Fortunately for Gore, Gahan and Fletcher, their audience had grown beyond critical mass. Gahan had become one of the music world’s most beloved frontmen due to his extroverted stage presence and emotive singing, and the band had developed a relationship with film director Anton Corbijn that benefitted both their videos and state-of-the-art live visuals. They regrouped for an album that would become 1997’s Ultra, and continued to play before millions of fans in arenas and stadiums for tour after tour.

Spirit indicates a band in good musical health, even as the album lyrically criticizes and musically reflects the dark divisiveness underlying contemporary politics and society.

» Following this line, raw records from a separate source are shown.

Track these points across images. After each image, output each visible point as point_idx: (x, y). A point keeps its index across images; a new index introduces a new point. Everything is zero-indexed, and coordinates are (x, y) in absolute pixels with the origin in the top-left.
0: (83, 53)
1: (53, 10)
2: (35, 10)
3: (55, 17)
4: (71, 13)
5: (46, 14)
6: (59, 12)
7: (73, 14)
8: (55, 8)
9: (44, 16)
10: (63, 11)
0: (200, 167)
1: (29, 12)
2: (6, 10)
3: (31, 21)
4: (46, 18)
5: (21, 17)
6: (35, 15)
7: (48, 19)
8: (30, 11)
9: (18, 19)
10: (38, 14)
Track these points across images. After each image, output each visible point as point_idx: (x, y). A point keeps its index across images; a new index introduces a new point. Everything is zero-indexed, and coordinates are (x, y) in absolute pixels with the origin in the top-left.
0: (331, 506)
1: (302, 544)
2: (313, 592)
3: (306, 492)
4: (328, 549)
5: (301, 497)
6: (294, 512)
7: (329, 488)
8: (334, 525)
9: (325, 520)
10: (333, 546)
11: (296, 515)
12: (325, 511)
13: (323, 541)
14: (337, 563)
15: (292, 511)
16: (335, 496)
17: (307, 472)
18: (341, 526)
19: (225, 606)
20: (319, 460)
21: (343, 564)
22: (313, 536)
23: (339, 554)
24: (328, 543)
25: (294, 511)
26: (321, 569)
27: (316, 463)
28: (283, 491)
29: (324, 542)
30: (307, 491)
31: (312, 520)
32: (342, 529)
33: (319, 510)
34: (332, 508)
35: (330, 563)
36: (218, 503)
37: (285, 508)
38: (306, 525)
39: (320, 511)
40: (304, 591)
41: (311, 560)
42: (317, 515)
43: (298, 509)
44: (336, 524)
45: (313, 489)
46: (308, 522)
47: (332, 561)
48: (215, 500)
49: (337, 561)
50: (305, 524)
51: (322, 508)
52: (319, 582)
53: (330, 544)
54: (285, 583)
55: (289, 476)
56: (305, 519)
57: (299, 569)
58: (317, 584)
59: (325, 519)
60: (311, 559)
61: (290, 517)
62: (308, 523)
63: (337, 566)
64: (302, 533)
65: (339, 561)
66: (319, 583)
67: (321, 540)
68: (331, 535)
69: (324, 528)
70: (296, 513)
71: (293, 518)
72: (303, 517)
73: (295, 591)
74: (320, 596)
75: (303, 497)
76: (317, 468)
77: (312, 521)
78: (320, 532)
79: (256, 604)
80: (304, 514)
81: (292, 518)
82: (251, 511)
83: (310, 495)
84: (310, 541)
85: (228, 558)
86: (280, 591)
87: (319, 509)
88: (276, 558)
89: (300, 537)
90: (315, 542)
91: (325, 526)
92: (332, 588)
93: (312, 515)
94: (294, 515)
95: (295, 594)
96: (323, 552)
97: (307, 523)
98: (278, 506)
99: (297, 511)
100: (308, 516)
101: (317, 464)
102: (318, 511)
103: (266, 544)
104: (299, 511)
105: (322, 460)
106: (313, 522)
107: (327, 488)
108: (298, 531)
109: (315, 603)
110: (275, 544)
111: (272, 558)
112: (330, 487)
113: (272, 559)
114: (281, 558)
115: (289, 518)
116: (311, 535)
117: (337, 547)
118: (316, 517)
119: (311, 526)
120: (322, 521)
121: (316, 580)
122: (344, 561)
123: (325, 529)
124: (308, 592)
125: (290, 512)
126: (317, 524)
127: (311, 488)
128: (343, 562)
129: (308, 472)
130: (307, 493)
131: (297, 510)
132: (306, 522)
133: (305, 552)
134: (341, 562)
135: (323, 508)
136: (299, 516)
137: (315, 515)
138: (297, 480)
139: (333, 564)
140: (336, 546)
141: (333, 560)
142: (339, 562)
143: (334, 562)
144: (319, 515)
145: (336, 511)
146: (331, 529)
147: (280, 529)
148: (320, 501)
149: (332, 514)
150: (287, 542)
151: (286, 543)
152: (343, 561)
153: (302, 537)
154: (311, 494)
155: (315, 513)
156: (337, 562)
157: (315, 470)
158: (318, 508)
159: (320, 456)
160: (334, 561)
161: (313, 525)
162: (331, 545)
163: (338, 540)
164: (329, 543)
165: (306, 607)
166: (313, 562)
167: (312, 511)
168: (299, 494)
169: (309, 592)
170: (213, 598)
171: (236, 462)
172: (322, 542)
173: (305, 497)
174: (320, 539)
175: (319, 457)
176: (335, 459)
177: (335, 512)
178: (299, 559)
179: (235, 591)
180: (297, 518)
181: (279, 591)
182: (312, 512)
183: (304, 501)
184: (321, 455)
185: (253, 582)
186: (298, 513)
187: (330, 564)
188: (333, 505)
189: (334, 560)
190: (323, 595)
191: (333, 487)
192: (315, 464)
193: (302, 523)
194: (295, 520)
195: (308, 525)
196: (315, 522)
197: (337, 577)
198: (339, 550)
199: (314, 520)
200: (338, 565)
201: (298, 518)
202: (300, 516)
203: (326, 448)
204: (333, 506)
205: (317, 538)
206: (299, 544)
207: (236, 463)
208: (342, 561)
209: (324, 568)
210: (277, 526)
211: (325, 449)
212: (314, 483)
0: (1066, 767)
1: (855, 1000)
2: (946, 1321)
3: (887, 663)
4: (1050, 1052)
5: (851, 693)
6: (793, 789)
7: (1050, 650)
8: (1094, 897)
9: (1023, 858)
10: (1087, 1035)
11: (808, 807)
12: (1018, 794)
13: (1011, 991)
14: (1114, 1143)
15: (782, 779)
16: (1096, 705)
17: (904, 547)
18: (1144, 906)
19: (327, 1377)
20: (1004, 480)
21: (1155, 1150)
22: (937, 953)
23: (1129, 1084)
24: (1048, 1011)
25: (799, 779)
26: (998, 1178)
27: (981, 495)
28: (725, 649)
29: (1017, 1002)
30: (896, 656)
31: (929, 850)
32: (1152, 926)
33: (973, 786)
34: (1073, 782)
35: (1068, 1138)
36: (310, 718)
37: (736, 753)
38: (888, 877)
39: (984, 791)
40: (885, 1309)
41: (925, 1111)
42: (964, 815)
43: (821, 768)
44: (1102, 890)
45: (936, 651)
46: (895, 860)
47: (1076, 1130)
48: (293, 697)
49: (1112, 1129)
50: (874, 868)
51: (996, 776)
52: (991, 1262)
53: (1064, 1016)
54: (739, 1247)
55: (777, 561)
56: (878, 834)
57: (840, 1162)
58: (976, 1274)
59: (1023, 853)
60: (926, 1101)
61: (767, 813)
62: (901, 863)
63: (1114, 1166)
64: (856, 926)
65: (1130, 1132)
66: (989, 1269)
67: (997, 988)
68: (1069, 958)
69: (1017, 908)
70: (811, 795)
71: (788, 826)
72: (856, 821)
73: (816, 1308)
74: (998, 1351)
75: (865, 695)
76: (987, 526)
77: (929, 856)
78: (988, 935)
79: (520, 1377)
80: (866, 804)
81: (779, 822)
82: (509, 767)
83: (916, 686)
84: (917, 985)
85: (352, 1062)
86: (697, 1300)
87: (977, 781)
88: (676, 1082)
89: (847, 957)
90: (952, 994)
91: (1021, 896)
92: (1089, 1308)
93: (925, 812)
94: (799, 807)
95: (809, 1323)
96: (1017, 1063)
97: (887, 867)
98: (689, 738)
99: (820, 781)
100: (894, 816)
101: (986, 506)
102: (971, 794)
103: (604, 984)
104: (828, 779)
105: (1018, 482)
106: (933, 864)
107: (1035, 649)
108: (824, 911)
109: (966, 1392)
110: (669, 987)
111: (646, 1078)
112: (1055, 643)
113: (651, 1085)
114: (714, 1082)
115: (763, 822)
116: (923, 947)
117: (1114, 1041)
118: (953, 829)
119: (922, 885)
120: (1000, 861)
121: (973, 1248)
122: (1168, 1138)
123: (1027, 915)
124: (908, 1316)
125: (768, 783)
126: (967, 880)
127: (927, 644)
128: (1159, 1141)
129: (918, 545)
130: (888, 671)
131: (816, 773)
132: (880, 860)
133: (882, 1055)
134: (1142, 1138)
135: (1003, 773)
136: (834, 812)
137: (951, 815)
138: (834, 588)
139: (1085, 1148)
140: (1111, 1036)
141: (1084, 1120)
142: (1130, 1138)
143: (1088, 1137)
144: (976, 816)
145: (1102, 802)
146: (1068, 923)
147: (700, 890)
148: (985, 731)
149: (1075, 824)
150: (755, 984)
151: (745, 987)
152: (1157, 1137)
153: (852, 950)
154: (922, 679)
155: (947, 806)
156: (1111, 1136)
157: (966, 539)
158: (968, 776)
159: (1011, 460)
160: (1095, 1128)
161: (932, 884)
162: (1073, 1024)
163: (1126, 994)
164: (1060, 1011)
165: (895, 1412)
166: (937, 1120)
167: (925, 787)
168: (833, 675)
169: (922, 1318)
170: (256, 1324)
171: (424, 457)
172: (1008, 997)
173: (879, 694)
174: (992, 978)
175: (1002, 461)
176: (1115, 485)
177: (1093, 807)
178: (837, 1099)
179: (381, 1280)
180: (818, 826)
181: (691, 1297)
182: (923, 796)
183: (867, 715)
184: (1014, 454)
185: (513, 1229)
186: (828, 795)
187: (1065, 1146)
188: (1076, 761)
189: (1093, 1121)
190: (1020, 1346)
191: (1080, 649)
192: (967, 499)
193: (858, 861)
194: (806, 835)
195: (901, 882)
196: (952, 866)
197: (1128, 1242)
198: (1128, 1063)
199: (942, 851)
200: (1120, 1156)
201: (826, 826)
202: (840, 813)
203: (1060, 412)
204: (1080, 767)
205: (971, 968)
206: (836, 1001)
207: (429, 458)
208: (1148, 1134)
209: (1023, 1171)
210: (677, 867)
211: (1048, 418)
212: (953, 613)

Depeche Mode has been kicking off their shows with a set of newer material led by Spirit’s “Going Backwards” before segueing into their more classic material, demonstrating their confidence in their latter-day songcrafting abilities. It’s classics like “World in My Eyes” and “Enjoy the Silence” that audiences are ready to roar for, though, and Depeche Mode delivers with the addition of one special cover: a reverent and jubilant version of David Bowie’s “Heroes” that has been leaving fans with an unforgettable concert moment.